Bugs. Everywhere.
I’ve been feeling particularly bug-phobic here lately, which is bad because it’s springtime and the suckers are everywhere. The Snook thinks I should just learn to live with them, but I prefer the “kill-them-all” approach. I submit to the jury…
- Moths. A couple of weeks ago I started noticing moths in our kitchen. I figured they’d come in the window from the garden. No big deal. They were annoying and I’d kill them, but they kept coming back in greater numbers. We’ve finally accepted now that we have a full blown infestation. The Snook cleaned out our cupboard tonight on the hunch that some neglected bag of flour was hatching the bastards. He ended up throwing out about twenty packages of food. Seriously. Four or five bags of rice, several bags of flour, barley, seeds, everything. The buggers were everywhere. We think we’ve gotten rid of all their hotspots, but I’ll be watching closely to see if they return.
- Ants. You know our little lemon tree in the garden? Some of the leaves look like they’re being chewed on, so I examined it closely the other day. I discovered thousands of ants all over the plant! We think aphids are eating the leaves and the ants are milking the aphids (or something similarly gross). I don’t know how to get rid of them without killing the tree. (The Snook says to pick them off, but I’m not going there.) Any suggestions? Oh, and apparently the ants are telling all their friends about the prime grub on our tree, because several new little ant hills have appeared between the garden tiles. Again, I use the term infestation. I’m gonna declare war on them, I swear.
- Mozzies. Ah, the yearly ritual announcing the coming of summer: the first mozzie bite on my forehead. They’re not too bad right now (courtesy of the drought), but there have been enough to annoy. We need a new mosquito net for our bed. The only problem is that most of the ones I’ve seen for sale are the round “hoop” kind. We’ve got a four poster canopy bed, so we need a square one (preferably with doors on each side). The futon store up the road has one, but it’s over $200! I’m thinking there has to be a cheaper solution. Time is running out though, and if I get many more bites my sense of self-preservation will trump my frugality.
- Cockroaches. I don’t think I’d ever seen a cockroach in my life til I moved to London. You just don’t get ’em out in Indiana. Here in Newtown they’re an accepted fact of life. It’s an old neighborhood with lots of very old houses. Again, I’ve been told I need to just accept them. So far I’ve only seen two in this house: one on the floor in the bedroom (which I squished with a shoe), and one on the freakin’ corner of my desk.

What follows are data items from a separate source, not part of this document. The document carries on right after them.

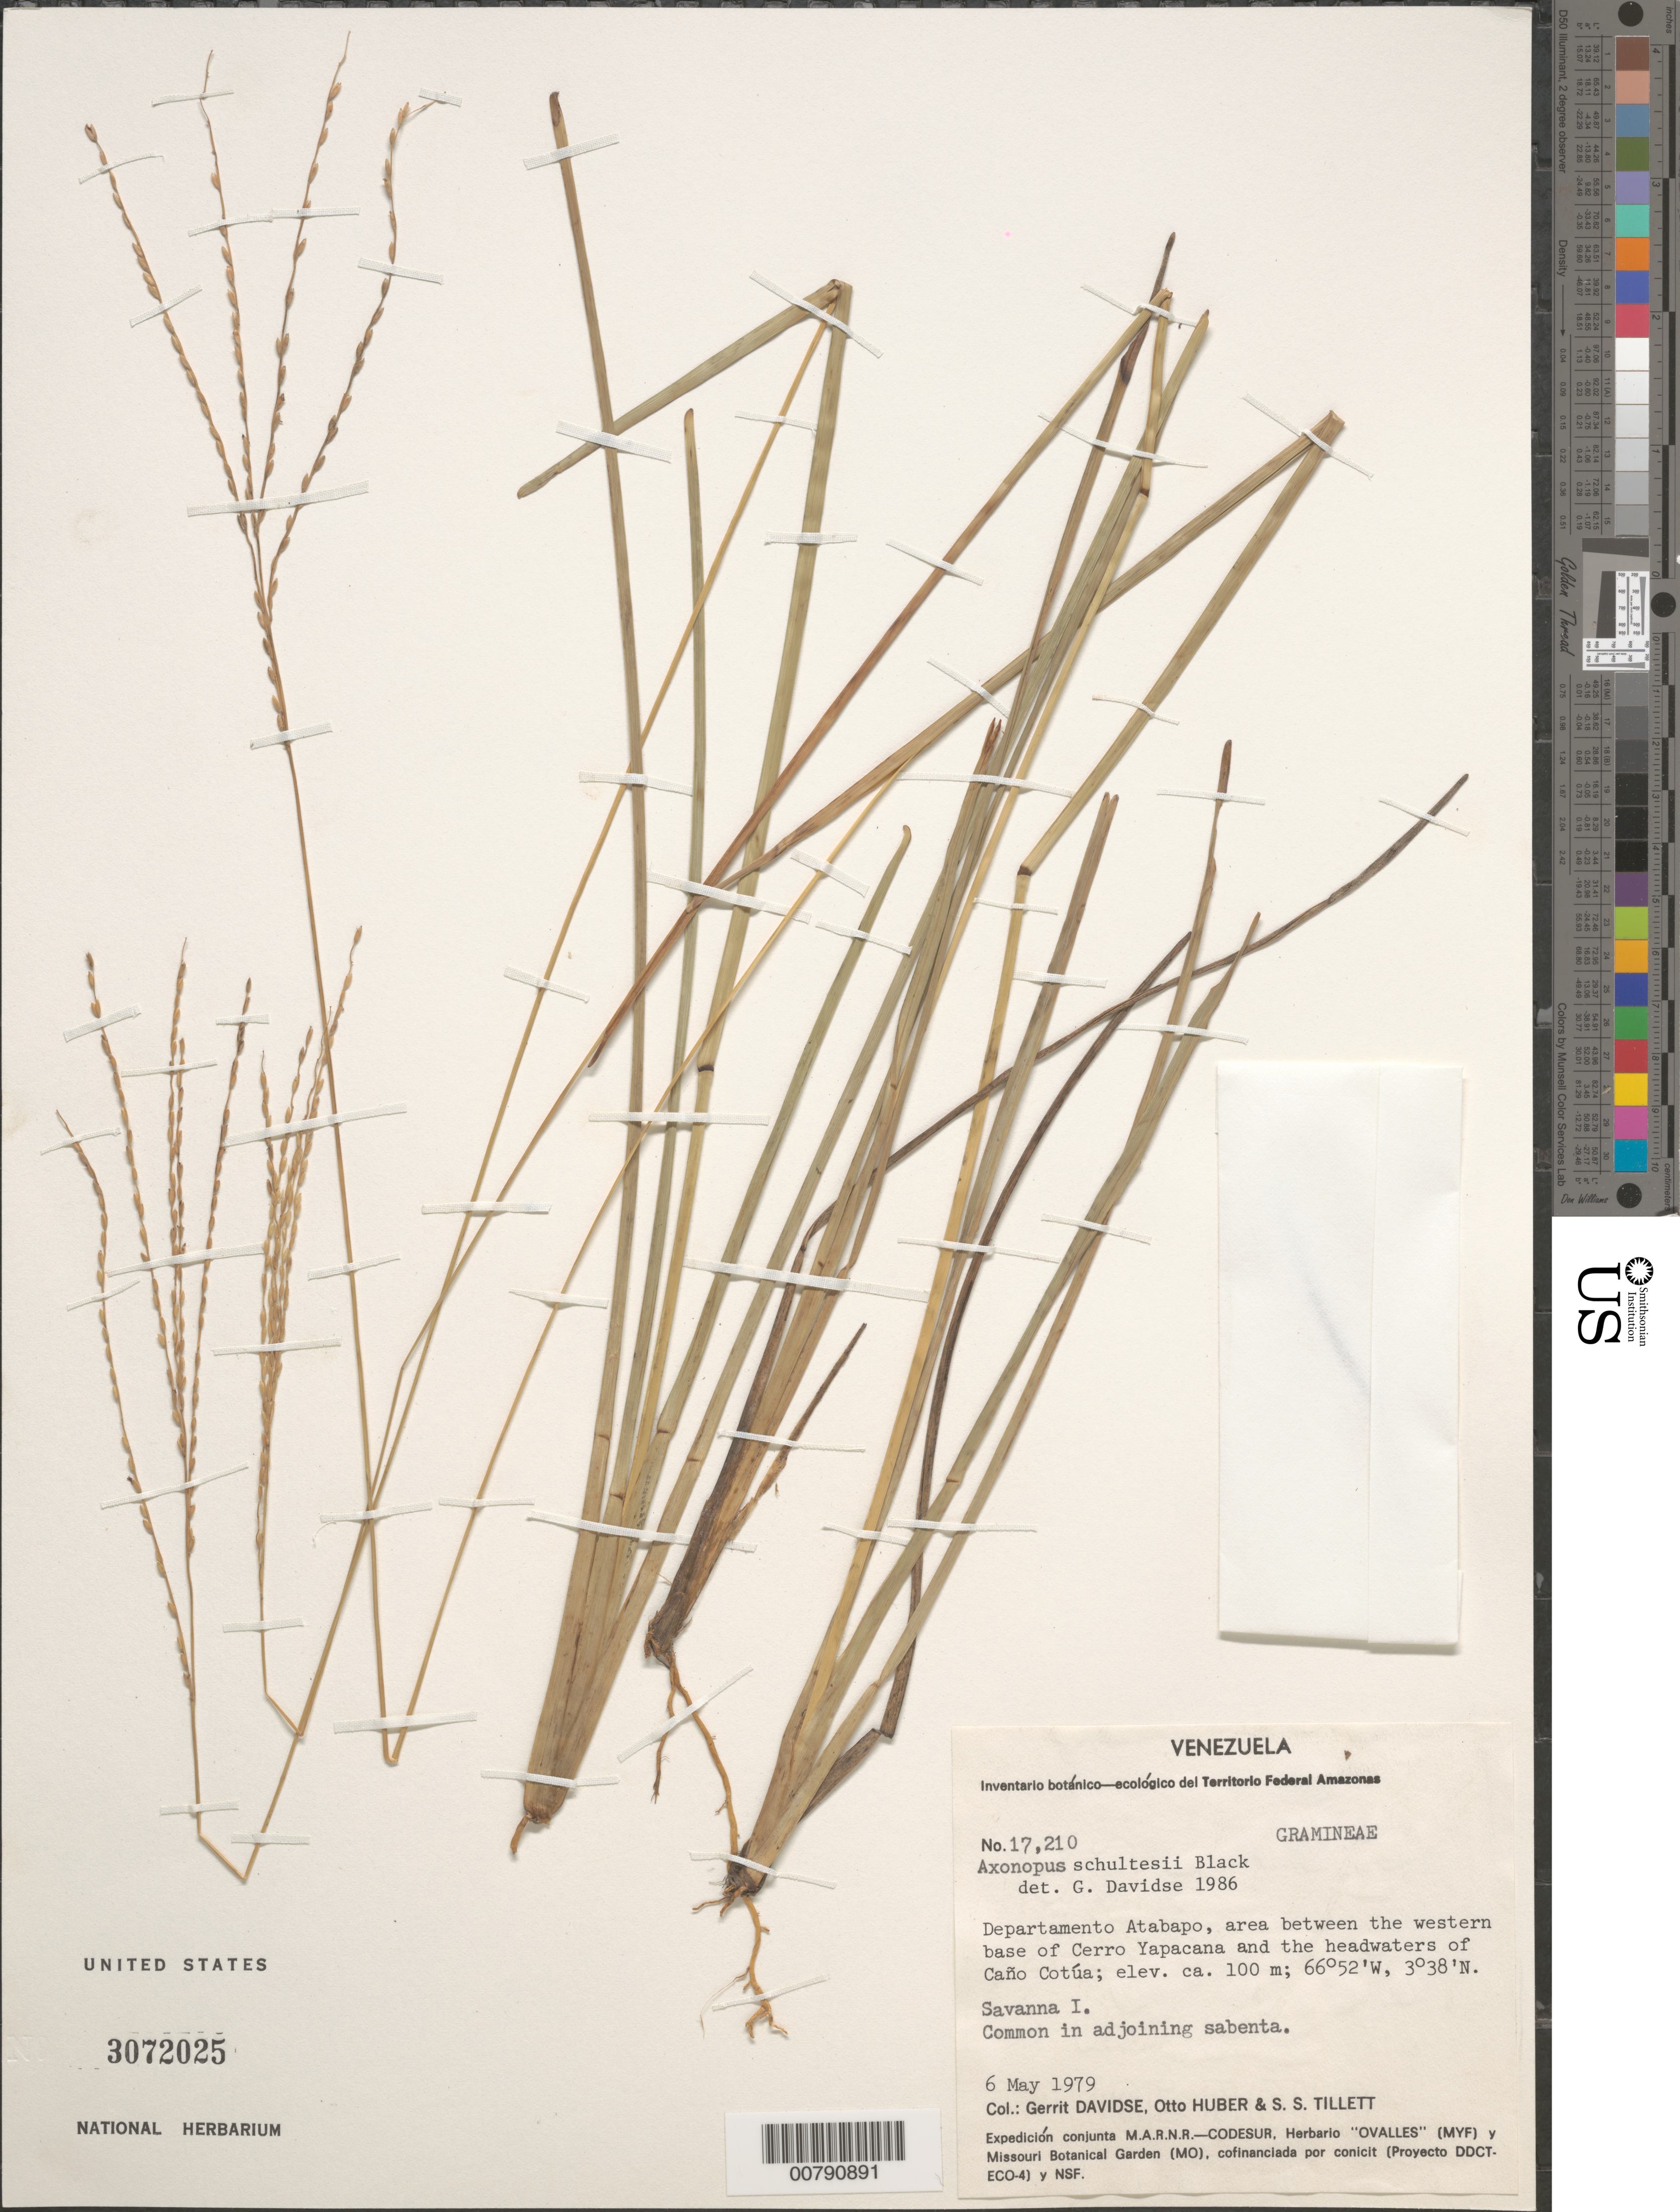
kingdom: Plantae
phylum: Tracheophyta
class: Liliopsida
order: Poales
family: Poaceae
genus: Axonopus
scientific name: Axonopus schultesii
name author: G.A. Black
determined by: Davidse, Gerrit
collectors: G. Davidse, O. Huber & S. S. Tillett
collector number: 17210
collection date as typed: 6-May-79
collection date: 1979-05-06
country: Venezuela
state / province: Amazonas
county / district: Atabapo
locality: Cerro Yapacána, western base, to headwaters of Caño Cotúa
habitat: Savanna I, adjoining sabaneta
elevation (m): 100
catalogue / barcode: US 3072025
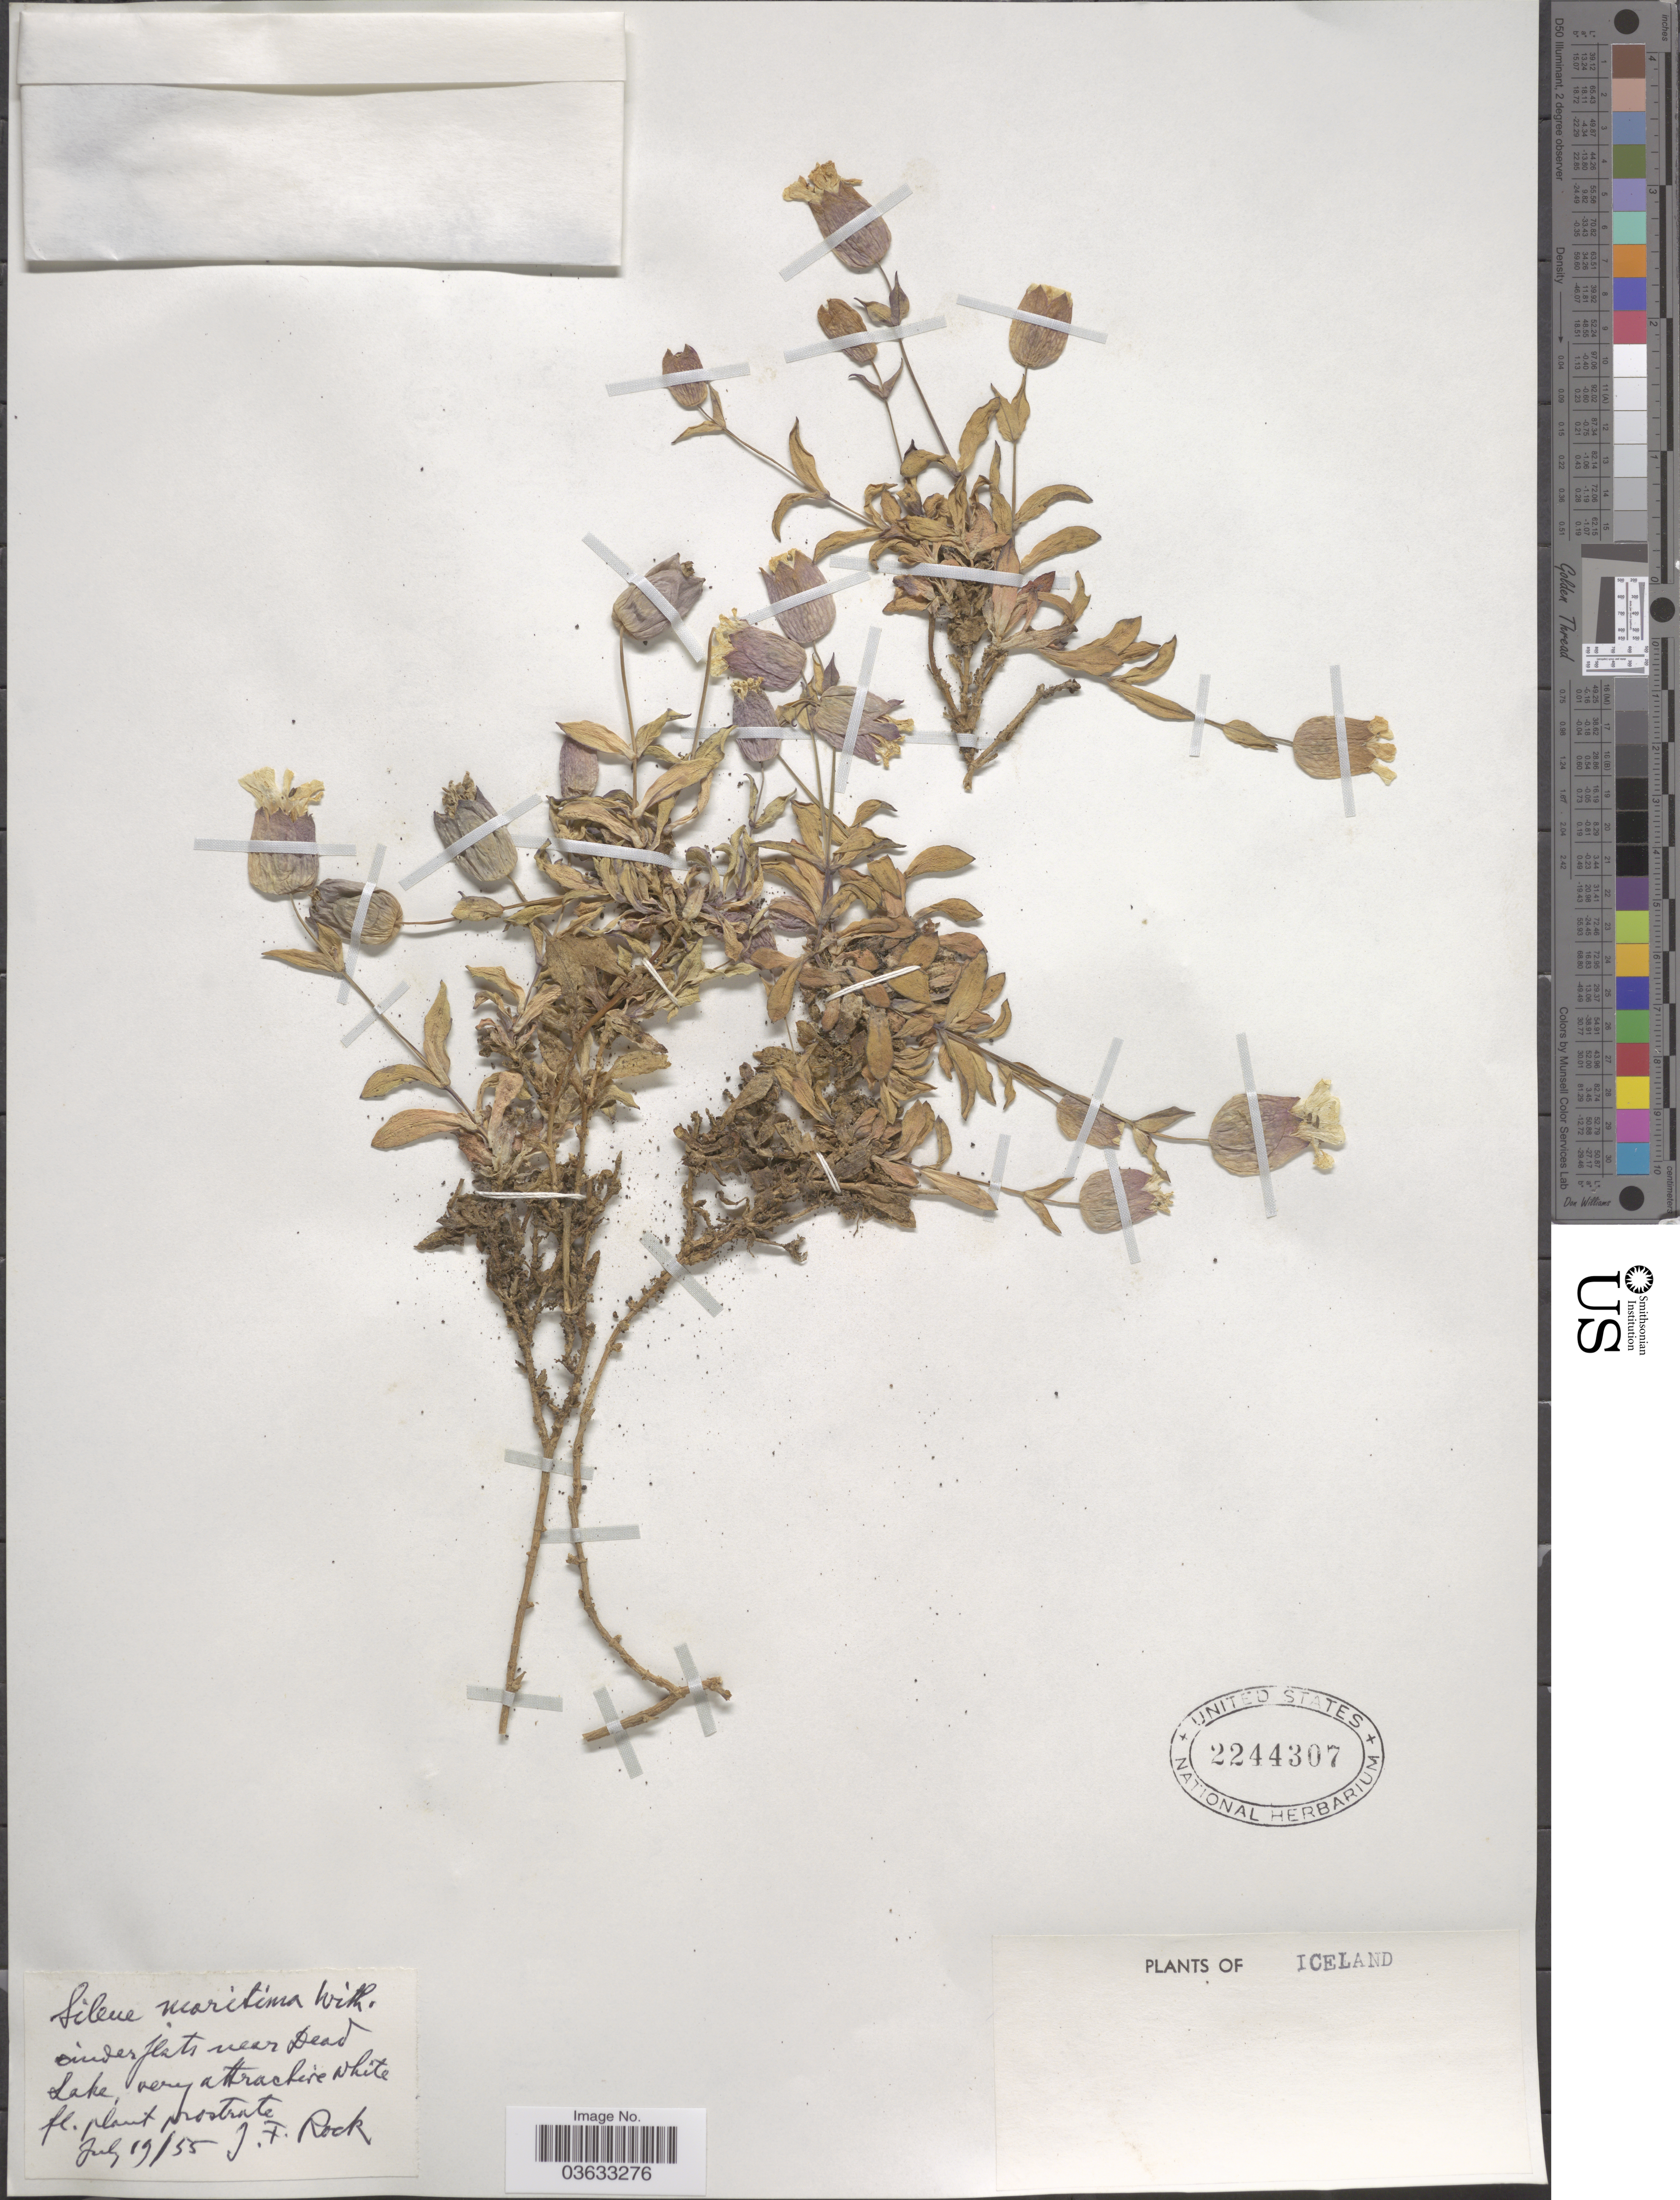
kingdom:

The problem is, Australian cockroaches are HUGE. They look like the fake anthropomorphized ones you see in commercials. They’re scary. I’ve decided to remain anti-cockroach. I shall be ever vigilant against their encroachment.
See what I mean? I feel surrounded by creatures all the time. (And you know how I am about wildlife.) I don’t have OCD, and I don’t require that my home be completely sterile. But is it too much to ask that the Great Outdoors remain, you know, outdoors??